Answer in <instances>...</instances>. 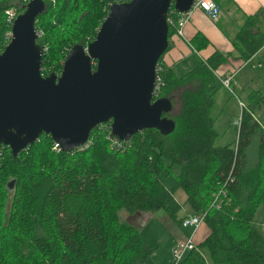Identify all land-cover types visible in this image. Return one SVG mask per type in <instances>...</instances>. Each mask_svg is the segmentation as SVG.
I'll list each match as a JSON object with an SVG mask.
<instances>
[{
	"label": "trees",
	"instance_id": "1",
	"mask_svg": "<svg viewBox=\"0 0 264 264\" xmlns=\"http://www.w3.org/2000/svg\"><path fill=\"white\" fill-rule=\"evenodd\" d=\"M29 1L0 0V51L10 29L4 12L15 8L20 14ZM42 1L35 21L42 75H60L68 51L94 40L114 0ZM166 18L173 24H167L165 52L175 33L172 6ZM215 26L231 52L214 51L179 76L163 67V55L157 62L161 88L156 99L170 109L180 99L176 116L162 115L169 130H143L120 151L107 140L110 123L90 133L94 144L85 150L54 151V142L45 135L18 154L1 147L0 264H145L153 249L121 213L157 211L178 227L187 215L203 216L199 227L207 229L206 237L199 243L192 239L194 249L177 264H264V237L253 225L257 208H264V125L254 114L264 96L260 90L248 95L233 147L213 146L217 133L208 116L214 74H225L216 70L229 60L246 63L263 47L264 14L244 16L233 35L219 21ZM207 45L200 33L189 41L193 52ZM253 140L250 166L247 149ZM173 166L180 172L168 190L158 175Z\"/></svg>",
	"mask_w": 264,
	"mask_h": 264
},
{
	"label": "water",
	"instance_id": "2",
	"mask_svg": "<svg viewBox=\"0 0 264 264\" xmlns=\"http://www.w3.org/2000/svg\"><path fill=\"white\" fill-rule=\"evenodd\" d=\"M193 0H129L112 4L93 41L65 56L60 75H42L35 21L42 0L15 19L0 54V151L18 154L49 136L65 153L83 147L99 125L128 142L143 130L165 132L169 104L152 99L155 67L167 48L166 13Z\"/></svg>",
	"mask_w": 264,
	"mask_h": 264
},
{
	"label": "rangeland",
	"instance_id": "3",
	"mask_svg": "<svg viewBox=\"0 0 264 264\" xmlns=\"http://www.w3.org/2000/svg\"><path fill=\"white\" fill-rule=\"evenodd\" d=\"M195 61L196 59L191 57L186 64L188 69L180 66L177 70H175V74L177 76L184 74L187 70L195 66ZM257 62H260V67L257 66ZM263 76L264 50L258 55L256 59L253 60L251 65L243 66L235 74L234 85L236 83V87L233 89V95L221 88L218 82L215 80L213 84V93L211 96L212 106L208 112V116L212 120V127L217 133V137L213 143L214 147H233L237 134V125L235 122L238 120L239 123L241 108L248 105V95L251 92L260 90V95L264 96V91L261 90V81ZM179 108L180 99L174 100V102L171 104V109L168 113V116H176L179 112ZM254 114L260 119L261 124L264 125V102L255 107ZM88 141L90 143L89 146L78 149L85 150L94 144V140L91 139ZM109 145L111 147L110 142ZM254 151L255 141L253 140L247 149L248 156H251V153ZM253 161L254 157L249 160L250 166L253 164ZM179 172L180 169L178 166H173L169 171L167 169L161 171V173L158 175V178L162 180L165 189L172 188L175 182V176L178 175ZM122 213L121 215L123 218L124 213ZM253 225L264 237V208L261 206L257 208L255 212L253 217ZM139 230V234L147 243L151 244L152 247H150L153 248L154 251L152 256L145 262V264H161V261L166 258L167 255L166 251H168L169 248V237L174 239L176 236H178L180 238L181 234L184 233V230H180L175 222L171 221L165 226H162V224L160 225L159 221H157L154 216L150 217L148 224ZM172 249L170 252V257L167 259L168 262L172 259Z\"/></svg>",
	"mask_w": 264,
	"mask_h": 264
},
{
	"label": "crops",
	"instance_id": "4",
	"mask_svg": "<svg viewBox=\"0 0 264 264\" xmlns=\"http://www.w3.org/2000/svg\"><path fill=\"white\" fill-rule=\"evenodd\" d=\"M213 1L215 7L217 8L215 12L206 13L198 10L191 11L190 19L183 27L182 37H177L175 35H172L169 38L172 46L162 56L161 64L163 65V67L169 68L175 74V70H177L180 66H183V68H187L186 67L187 61L191 57H194L196 59L195 66H197L200 61L210 56L214 51L220 53L231 52L232 47L229 41L216 28L215 26L216 22L219 21L222 27L224 28V30L226 32L228 31L230 35H233L236 28L242 24L244 16L264 14V0H231L235 8L228 0H213ZM196 33L202 34L203 37L208 42L207 47L201 50L200 52H193V50L189 46L190 39ZM263 50L264 47H262L246 63H243L239 60H229L224 65H221L216 71L218 73H226L227 71L229 72L231 71L234 72V77H235V74L243 66L251 65L253 60L256 59ZM257 66L260 67V62H257ZM235 87H236V83L233 89ZM245 107H242L241 110L244 109ZM170 189L171 188H168V190ZM174 195H176V197H178L179 200L182 199V195L180 193L174 192ZM152 216H154V218L157 221H159V224L160 225L162 224V226H165L166 224L171 222V220L162 211H157L155 213H135L130 215L128 214L125 215L124 213V220L128 222L130 225H132L139 234L140 231L139 229L145 227L148 224L150 217ZM178 228L180 229V227ZM186 231L187 230L183 231L184 233L181 234L180 238L178 236H176L174 239H172V237H169V248L168 251H166L167 255L166 258H164L161 261V264L163 263V261L167 262V259L170 257V252L172 247L175 245L177 241L183 240L185 238V236L188 234V231L187 232ZM207 233L208 231L204 226L199 227V229L195 232L193 236L194 243H199L203 241ZM140 237L148 246H151V244L147 243L141 235Z\"/></svg>",
	"mask_w": 264,
	"mask_h": 264
},
{
	"label": "built area",
	"instance_id": "5",
	"mask_svg": "<svg viewBox=\"0 0 264 264\" xmlns=\"http://www.w3.org/2000/svg\"><path fill=\"white\" fill-rule=\"evenodd\" d=\"M127 1H129V0H114L113 3H111L109 5V7L112 4H120V3H125ZM216 9L217 8L215 7L213 0H193L191 3L190 9L187 12L176 13L177 18H176V23H175L174 35L177 37H182L183 27L189 21L191 11L198 10L201 12L208 13V12H215ZM4 14L6 16V22L10 28L9 31H7L5 34V38L7 41L6 46H7L8 43L10 42L11 38H12V32H11L12 25H13L15 19L17 18V16L19 14L15 8H10V9L6 10L4 12ZM166 24L172 25L173 20L171 18H168V19L166 18ZM37 36L39 37L40 33L37 32ZM1 53H2V51H0V54ZM160 69H161L160 66L156 64L154 84H153V88H152V92H151V96H152L153 100H155L157 98V95L159 94L160 88H161V79L158 75V72L160 71ZM214 75H215V79L218 82L219 86L233 95L234 72L230 71V72H227L223 75H219V74L215 73ZM235 124L236 125L239 124L238 120L235 122ZM107 139L109 140V142L111 144V148H114L117 151L122 150V148L124 147L125 142L118 140L117 138L113 137L111 134H110V136L107 137ZM89 144L90 143L88 141L83 147L89 146ZM81 148L82 147H80V149ZM53 150H55V151L60 150L59 144L54 143ZM222 195L224 196V193ZM212 205L214 206L215 209L218 208V199L214 196H213ZM202 217L203 216L187 215L181 219L180 227L182 229H188L189 234L186 236V238L177 242L174 245V247L172 249V255H171L172 259L169 262L167 261V263L177 264L182 259V257L185 255V253L194 249V244H193L192 239H193L195 232L197 231V229L199 228V226L202 223Z\"/></svg>",
	"mask_w": 264,
	"mask_h": 264
}]
</instances>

○ ○ ○ ○ ○ ○ ○

- Task objective -
Return each line of the data above that contains the string "label". Case matters.

- Output for this exercise -
	"label": "trees",
	"label": "water",
	"label": "rangeland",
	"label": "crops",
	"label": "built area",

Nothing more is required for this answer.